### [EXERCISE DIRECTIONS]
What you return must be exactly the lines running from the one with "X71282Y151991D02*" to the end of the data below, inclusive, and nothing more.

=== AVAILABLE RECORDS ===

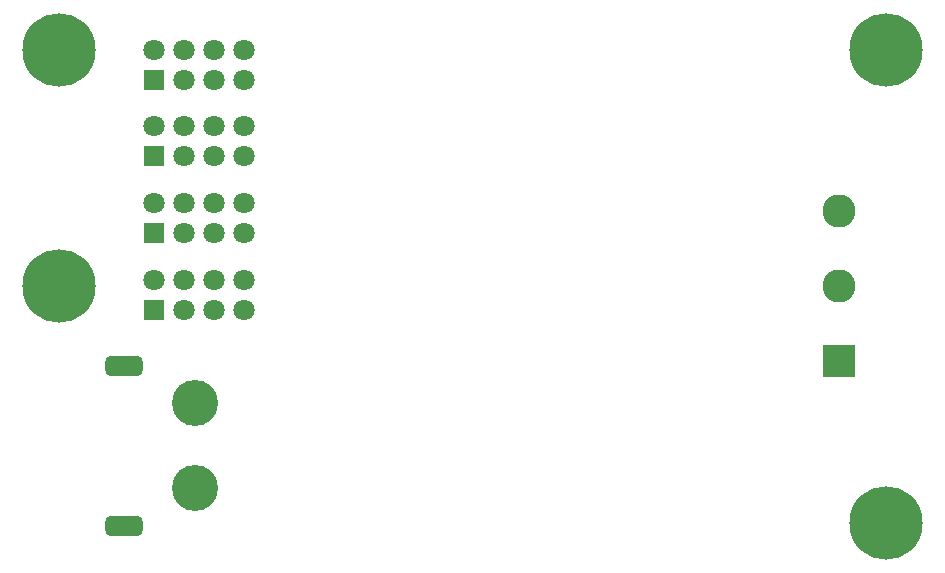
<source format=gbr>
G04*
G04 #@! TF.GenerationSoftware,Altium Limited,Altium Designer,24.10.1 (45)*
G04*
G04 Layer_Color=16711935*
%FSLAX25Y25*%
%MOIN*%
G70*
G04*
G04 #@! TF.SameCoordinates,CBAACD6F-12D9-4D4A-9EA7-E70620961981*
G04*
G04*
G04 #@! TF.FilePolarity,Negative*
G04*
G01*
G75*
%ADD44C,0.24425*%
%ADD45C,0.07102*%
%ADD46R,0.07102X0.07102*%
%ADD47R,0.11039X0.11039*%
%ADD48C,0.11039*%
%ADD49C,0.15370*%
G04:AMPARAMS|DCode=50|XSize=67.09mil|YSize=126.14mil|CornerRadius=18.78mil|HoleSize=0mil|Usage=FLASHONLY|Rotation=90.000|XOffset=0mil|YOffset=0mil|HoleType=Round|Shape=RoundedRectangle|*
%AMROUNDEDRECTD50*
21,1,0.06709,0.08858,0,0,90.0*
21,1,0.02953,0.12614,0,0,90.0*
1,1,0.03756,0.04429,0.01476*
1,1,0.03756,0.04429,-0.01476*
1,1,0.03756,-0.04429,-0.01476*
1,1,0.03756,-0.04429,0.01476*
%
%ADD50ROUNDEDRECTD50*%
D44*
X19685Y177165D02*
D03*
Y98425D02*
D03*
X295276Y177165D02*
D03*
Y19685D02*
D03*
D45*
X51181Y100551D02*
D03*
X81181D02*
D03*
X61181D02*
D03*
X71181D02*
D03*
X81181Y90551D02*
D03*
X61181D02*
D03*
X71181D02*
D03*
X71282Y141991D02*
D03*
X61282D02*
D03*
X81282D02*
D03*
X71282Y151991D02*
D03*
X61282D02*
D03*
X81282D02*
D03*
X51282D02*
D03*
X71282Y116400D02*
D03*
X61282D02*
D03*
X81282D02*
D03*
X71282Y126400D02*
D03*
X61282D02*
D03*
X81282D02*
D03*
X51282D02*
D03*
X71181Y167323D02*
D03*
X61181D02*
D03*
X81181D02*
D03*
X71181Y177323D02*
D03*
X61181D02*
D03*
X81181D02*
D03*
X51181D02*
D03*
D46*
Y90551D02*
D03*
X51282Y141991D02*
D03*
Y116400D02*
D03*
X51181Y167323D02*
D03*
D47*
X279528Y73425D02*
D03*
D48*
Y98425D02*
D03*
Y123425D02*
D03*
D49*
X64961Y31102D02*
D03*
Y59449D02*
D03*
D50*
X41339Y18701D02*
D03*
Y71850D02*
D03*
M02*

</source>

===

### [EXERCISE OUTPUT]
X71282Y151991D02*
D03*
X61282D02*
D03*
X81282D02*
D03*
X51282D02*
D03*
X71282Y116400D02*
D03*
X61282D02*
D03*
X81282D02*
D03*
X71282Y126400D02*
D03*
X61282D02*
D03*
X81282D02*
D03*
X51282D02*
D03*
X71181Y167323D02*
D03*
X61181D02*
D03*
X81181D02*
D03*
X71181Y177323D02*
D03*
X61181D02*
D03*
X81181D02*
D03*
X51181D02*
D03*
D46*
Y90551D02*
D03*
X51282Y141991D02*
D03*
Y116400D02*
D03*
X51181Y167323D02*
D03*
D47*
X279528Y73425D02*
D03*
D48*
Y98425D02*
D03*
Y123425D02*
D03*
D49*
X64961Y31102D02*
D03*
Y59449D02*
D03*
D50*
X41339Y18701D02*
D03*
Y71850D02*
D03*
M02*

</source>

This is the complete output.